## Start GIVEN TEXT
Hello,
First of all apologies if this is not the right place for this type of question. But I am stuck and will really appreciate any help on pointers on this.
I am trying to use rhdf5 to read a subset of a large dataset that was originally created using pytables and stored in a hdf5 file. As the dataset is quite large, I only want to read in few rows (say three in the following example) from the table at a time but running into issues.
library('rhdf5')
library(bit64)
h5ls('LargeDataset.h5', recursive=2)
group name otype dclass dim
0 / ESLarge H5I_GROUP
1 /ESLarge _i_features H5I_GROUP
2 /ESLarge features H5I_DATASET COMPOUND 4327078
data <- h5read('LargeDataset.h5', 'ESLarge/features', index=list(1:3), bit64conversion='bit64')
Warning message:
In `[.data.frame`(list(a_inferred = c("unknown", "unknown", :
'drop' argument will be ignored
I know that the table consists of 4327078 rows and 11 columns. So for above, data variable should contain 3 rows and 11 columns but when I look at data, I can only see 3 rows and 3 columns.
## End GIVEN TEXT
## Start MATERIAL
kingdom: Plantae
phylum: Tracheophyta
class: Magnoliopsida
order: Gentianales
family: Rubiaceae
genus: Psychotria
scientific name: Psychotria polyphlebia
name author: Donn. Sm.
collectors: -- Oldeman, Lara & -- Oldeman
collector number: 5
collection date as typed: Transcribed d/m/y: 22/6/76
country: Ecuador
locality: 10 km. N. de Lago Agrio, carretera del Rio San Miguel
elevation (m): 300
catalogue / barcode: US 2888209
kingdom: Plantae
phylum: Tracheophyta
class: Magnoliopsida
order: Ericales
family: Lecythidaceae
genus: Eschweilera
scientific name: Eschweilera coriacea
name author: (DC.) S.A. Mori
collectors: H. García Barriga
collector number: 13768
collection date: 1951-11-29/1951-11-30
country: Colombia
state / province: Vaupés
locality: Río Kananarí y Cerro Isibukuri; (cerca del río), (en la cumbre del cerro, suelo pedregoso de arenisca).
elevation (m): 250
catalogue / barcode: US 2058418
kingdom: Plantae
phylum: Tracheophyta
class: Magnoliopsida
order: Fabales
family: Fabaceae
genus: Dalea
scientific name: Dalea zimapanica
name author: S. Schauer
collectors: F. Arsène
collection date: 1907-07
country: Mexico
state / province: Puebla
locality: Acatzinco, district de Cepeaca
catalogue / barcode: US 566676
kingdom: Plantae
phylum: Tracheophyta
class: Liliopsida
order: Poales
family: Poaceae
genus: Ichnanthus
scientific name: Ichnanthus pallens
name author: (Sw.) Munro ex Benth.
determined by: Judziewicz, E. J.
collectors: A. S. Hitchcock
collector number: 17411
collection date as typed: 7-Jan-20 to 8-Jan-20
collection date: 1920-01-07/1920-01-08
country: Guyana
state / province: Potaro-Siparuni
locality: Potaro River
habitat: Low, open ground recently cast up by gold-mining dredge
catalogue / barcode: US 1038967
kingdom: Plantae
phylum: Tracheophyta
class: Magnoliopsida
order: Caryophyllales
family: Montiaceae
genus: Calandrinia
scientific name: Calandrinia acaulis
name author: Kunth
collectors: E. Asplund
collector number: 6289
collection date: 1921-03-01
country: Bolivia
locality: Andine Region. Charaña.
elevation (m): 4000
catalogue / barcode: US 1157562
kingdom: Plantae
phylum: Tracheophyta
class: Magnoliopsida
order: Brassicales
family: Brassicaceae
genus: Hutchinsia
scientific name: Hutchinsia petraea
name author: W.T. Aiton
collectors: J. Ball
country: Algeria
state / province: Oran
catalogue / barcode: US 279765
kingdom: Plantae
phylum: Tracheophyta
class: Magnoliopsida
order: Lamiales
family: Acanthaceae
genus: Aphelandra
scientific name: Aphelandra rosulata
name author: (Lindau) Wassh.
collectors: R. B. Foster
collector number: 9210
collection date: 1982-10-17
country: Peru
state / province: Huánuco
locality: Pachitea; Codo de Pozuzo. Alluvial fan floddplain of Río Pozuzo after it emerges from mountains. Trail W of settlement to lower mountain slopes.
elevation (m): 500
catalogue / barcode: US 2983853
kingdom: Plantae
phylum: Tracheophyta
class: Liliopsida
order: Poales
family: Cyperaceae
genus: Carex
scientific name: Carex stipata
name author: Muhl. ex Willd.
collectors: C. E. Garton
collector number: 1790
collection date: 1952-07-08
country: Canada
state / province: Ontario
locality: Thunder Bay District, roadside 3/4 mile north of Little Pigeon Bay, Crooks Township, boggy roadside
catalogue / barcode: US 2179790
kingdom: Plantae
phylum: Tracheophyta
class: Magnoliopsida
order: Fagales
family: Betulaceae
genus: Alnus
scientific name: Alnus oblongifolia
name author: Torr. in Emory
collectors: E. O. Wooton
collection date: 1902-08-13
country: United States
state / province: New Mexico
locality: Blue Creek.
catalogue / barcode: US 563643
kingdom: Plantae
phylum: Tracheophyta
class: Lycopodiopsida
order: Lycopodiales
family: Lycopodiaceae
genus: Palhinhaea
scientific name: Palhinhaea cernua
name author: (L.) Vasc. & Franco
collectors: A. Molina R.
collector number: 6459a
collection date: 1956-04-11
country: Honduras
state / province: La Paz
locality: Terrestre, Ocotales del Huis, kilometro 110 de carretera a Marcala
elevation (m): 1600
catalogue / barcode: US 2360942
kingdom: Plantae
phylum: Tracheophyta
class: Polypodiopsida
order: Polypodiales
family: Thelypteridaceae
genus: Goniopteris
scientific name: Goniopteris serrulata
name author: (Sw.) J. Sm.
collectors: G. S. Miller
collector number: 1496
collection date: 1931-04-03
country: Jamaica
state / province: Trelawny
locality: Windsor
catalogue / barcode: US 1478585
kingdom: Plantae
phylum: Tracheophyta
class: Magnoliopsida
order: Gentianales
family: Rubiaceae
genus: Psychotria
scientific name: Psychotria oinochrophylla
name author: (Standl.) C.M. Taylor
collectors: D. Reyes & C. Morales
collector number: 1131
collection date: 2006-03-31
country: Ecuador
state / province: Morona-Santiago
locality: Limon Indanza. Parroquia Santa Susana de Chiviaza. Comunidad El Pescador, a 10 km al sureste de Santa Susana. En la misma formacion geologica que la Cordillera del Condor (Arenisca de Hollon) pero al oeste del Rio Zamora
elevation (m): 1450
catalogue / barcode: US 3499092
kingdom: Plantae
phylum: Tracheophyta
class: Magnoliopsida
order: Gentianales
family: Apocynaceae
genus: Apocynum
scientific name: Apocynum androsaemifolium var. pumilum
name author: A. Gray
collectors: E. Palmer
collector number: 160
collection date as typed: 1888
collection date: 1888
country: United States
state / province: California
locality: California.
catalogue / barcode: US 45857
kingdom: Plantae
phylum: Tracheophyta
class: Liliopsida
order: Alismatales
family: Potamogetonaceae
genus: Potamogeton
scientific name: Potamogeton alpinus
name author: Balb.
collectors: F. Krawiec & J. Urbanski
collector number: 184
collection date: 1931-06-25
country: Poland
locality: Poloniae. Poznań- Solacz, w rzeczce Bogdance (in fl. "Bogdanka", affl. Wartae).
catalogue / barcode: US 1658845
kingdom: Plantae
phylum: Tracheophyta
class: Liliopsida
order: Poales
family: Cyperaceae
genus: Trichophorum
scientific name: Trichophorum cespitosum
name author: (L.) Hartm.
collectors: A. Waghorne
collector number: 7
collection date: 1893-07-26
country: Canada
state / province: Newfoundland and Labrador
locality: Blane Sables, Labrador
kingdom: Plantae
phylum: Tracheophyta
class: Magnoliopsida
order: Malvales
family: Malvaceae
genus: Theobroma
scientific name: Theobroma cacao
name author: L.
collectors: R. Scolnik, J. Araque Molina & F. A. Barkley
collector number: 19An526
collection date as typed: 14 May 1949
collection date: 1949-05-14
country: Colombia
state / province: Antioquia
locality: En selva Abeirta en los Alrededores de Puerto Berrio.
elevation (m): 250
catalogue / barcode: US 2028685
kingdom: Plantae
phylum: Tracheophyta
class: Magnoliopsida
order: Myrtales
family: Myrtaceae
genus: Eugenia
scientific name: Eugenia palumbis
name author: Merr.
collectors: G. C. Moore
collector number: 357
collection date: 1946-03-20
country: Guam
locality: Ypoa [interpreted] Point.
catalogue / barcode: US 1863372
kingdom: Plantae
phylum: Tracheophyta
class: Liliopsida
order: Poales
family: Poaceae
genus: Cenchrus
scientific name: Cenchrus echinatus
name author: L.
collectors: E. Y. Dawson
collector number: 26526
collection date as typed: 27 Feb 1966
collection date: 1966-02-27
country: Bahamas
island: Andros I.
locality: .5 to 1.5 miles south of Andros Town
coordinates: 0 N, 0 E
## End MATERIAL
**GOALS**
(1) In the rhdf5 forum post, rewrite the paragraph beginning "I am trying to use rhdf5" as a short bulleted list that keeps its main facts.
(2) According to the rhdf5 forum post, how many rows does the table have?
(3) Continue the rhdf5 forum post after its final sentence.
The records come from a different source than the forum post.

**ANSWER SET**
(1)
- Goal: use rhdf5 to read a subset of a large dataset stored in an HDF5 file.
- The dataset was originally created with pytables.
- Because it is large, only a few rows (three in the example) should be read at a time.
- This is causing problems.

(2) 4327078 rows.

(3)
data a_inferred a_label h_mean 1 unknown unknown 0.14034226 2 unknown unknown 0.05577267 3 unknown unknown 0.03498855
Can someone suggest how can I read few rows with all the columns please? Changing the argument of list gives me different sized square matrix e.g. list(1:6) gives a 6x6 data variable. Doing following also gives an error like,
data <- h5read('LargeDataset.h5', 'ESLarge/features', index=list(1:3, NULL), bit64conversion='bit64')
Error in h5read("LargeDataset.h5", "ESLarge/features", :
length of index has to be equal to dimensional extension of HDF5 dataset.
Any ideas please?